Render the items in the part that opens with the line containing "Format: picture, lens" and closes with the line containing "-0.011972, 0.646080, 0.216303]]" as a two-column CSV with the header item_text,answer. Give one row per item, with its text and its answer each in a single quoted field and every line break replaced by a space.

——————

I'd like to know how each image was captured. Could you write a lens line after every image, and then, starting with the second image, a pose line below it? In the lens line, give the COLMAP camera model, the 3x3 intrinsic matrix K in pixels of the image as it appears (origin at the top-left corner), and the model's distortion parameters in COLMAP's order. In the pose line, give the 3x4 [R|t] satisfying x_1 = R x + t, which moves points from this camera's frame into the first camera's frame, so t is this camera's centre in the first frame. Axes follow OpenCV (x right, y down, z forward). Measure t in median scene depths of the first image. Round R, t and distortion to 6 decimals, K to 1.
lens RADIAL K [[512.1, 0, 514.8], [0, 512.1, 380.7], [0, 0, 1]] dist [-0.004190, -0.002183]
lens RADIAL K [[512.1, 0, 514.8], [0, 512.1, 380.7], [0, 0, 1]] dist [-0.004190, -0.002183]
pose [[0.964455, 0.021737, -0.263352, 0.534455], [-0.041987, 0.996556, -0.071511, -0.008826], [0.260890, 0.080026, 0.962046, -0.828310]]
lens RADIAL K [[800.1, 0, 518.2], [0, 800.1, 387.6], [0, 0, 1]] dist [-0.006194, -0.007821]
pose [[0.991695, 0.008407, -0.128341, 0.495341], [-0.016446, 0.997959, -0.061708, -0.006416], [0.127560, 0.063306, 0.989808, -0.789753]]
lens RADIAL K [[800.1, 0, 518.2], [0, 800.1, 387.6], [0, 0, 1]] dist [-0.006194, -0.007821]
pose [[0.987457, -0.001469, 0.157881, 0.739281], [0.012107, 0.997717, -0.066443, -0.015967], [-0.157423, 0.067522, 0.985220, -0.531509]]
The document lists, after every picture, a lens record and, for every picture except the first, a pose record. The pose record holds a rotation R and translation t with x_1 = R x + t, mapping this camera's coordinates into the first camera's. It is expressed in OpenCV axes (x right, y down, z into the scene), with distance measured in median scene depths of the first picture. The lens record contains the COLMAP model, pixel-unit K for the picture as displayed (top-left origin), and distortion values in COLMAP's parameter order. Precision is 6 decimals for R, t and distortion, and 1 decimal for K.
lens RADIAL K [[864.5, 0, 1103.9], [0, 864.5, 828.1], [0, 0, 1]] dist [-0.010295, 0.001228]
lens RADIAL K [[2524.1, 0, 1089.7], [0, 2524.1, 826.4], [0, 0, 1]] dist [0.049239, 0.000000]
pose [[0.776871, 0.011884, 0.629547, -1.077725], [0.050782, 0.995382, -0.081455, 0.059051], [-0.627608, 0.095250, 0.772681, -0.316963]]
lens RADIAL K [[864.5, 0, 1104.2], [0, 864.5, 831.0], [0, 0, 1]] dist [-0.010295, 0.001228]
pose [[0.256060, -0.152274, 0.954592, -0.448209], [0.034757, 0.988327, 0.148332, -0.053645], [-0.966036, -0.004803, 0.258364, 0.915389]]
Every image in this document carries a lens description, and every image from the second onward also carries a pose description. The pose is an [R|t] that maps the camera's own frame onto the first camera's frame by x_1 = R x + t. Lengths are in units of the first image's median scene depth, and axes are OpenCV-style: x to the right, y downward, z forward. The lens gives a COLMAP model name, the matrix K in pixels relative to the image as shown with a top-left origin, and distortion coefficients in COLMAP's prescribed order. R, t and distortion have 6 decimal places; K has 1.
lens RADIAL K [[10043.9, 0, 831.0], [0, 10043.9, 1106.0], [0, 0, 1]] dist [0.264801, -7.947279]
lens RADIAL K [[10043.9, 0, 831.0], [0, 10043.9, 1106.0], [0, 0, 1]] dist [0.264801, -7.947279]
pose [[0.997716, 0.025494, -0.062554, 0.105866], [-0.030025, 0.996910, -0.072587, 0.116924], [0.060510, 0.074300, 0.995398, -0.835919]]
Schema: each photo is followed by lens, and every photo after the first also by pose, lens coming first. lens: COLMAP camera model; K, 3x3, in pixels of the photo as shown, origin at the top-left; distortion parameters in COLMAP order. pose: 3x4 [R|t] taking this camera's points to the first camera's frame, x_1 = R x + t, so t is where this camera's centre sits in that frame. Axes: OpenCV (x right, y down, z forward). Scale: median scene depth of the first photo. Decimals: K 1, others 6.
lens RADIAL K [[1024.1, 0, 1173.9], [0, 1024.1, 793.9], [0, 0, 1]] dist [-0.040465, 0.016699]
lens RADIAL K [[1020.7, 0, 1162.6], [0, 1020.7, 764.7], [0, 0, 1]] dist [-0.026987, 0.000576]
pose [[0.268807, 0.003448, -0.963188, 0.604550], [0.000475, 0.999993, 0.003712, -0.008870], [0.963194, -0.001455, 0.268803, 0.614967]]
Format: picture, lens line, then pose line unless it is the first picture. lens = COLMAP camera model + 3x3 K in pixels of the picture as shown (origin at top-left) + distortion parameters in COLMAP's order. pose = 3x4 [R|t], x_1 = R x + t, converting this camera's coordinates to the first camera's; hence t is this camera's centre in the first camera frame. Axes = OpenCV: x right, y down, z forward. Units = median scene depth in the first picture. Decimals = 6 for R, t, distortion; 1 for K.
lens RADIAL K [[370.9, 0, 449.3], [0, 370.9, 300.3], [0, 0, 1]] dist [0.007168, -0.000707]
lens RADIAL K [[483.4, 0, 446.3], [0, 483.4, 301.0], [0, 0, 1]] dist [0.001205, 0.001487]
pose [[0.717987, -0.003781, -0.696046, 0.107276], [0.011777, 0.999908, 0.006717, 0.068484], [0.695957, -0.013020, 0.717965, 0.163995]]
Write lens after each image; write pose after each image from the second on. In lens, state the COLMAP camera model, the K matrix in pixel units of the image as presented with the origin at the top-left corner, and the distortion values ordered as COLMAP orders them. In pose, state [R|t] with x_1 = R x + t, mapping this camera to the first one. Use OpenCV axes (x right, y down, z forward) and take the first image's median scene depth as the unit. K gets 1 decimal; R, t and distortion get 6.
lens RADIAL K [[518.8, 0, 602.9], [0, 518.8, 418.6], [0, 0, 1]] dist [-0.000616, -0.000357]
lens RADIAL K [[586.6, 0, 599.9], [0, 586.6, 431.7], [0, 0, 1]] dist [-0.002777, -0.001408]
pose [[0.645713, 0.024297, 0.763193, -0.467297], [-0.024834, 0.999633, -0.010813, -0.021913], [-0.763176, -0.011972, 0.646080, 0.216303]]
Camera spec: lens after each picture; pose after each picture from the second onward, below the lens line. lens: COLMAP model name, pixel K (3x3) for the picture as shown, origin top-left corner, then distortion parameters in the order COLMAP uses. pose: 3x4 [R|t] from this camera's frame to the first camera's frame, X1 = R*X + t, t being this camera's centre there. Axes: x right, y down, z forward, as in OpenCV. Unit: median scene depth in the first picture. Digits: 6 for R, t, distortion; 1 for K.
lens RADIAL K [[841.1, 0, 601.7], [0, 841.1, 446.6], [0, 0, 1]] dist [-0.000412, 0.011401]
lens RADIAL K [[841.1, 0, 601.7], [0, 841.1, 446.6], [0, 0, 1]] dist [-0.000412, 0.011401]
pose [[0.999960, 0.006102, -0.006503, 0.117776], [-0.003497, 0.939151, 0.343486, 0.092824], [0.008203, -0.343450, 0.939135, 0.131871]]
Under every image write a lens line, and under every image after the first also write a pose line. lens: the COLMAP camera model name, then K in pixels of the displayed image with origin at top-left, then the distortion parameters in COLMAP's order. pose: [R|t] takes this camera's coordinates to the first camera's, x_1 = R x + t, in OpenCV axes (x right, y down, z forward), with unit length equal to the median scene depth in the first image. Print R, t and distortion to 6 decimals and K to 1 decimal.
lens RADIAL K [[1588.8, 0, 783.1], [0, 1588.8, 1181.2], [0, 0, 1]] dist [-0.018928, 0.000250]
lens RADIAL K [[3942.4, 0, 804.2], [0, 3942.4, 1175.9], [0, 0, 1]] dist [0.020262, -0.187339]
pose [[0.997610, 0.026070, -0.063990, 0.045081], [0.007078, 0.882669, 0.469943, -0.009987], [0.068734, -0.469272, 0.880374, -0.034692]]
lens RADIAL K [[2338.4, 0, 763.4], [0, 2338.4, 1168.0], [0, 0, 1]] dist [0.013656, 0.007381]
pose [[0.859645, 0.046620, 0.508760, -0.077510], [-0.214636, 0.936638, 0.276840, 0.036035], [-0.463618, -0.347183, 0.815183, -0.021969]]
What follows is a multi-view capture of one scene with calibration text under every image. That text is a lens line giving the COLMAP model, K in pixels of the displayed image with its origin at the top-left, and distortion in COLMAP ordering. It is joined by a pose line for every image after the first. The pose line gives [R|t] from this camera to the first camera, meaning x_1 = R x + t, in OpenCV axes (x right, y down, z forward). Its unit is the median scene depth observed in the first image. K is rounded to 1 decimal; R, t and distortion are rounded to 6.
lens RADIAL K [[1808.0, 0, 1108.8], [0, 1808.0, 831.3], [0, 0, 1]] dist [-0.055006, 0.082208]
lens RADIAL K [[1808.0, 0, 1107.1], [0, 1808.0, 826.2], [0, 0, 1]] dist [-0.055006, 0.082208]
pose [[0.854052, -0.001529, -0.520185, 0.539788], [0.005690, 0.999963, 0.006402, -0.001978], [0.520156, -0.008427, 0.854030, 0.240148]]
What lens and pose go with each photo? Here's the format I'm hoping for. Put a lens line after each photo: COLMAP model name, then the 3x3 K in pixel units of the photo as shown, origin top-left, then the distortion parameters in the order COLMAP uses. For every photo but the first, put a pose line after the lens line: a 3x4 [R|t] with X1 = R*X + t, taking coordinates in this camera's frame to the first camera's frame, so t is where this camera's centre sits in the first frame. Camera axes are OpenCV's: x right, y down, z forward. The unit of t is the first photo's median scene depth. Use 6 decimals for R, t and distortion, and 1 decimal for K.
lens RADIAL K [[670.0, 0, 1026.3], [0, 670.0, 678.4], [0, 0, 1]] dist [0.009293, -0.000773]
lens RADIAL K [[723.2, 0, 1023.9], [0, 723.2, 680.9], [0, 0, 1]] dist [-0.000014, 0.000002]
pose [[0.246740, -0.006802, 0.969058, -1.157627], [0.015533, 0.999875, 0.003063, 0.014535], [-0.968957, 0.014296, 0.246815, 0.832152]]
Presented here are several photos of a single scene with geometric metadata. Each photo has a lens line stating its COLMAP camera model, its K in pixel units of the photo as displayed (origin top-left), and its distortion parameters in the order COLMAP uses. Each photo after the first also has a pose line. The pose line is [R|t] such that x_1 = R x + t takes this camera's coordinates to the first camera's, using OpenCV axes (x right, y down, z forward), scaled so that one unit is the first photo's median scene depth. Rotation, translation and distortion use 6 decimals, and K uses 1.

——————

- Result of this exercise
item_text,answer
"Format: picture, lens line, then pose line unless it is the first picture. lens = COLMAP camera model + 3x3 K in pixels of the picture as shown (origin at top-left) + distortion parameters in COLMAP's order. pose = 3x4 [R|t], x_1 = R x + t, converting this camera's coordinates to the first camera's; hence t is this camera's centre in the first camera frame. Axes = OpenCV: x right, y down, z forward. Units = median scene depth in the first picture. Decimals = 6 for R, t, distortion; 1 for K.","lens RADIAL K [[370.9, 0, 449.3], [0, 370.9, 300.3], [0, 0, 1]] dist [0.007168, -0.000707] lens RADIAL K [[483.4, 0, 446.3], [0, 483.4, 301.0], [0, 0, 1]] dist [0.001205, 0.001487] pose [[0.717987, -0.003781, -0.696046, 0.107276], [0.011777, 0.999908, 0.006717, 0.068484], [0.695957, -0.013020, 0.717965, 0.163995]]"
"Write lens after each image; write pose after each image from the second on. In lens, state the COLMAP camera model, the K matrix in pixel units of the image as presented with the origin at the top-left corner, and the distortion values ordered as COLMAP orders them. In pose, state [R|t] with x_1 = R x + t, mapping this camera to the first one. Use OpenCV axes (x right, y down, z forward) and take the first image's median scene depth as the unit. K gets 1 decimal; R, t and distortion get 6.","lens RADIAL K [[518.8, 0, 602.9], [0, 518.8, 418.6], [0, 0, 1]] dist [-0.000616, -0.000357] lens RADIAL K [[586.6, 0, 599.9], [0, 586.6, 431.7], [0, 0, 1]] dist [-0.002777, -0.001408] pose [[0.645713, 0.024297, 0.763193, -0.467297], [-0.024834, 0.999633, -0.010813, -0.021913], [-0.763176, -0.011972, 0.646080, 0.216303]]"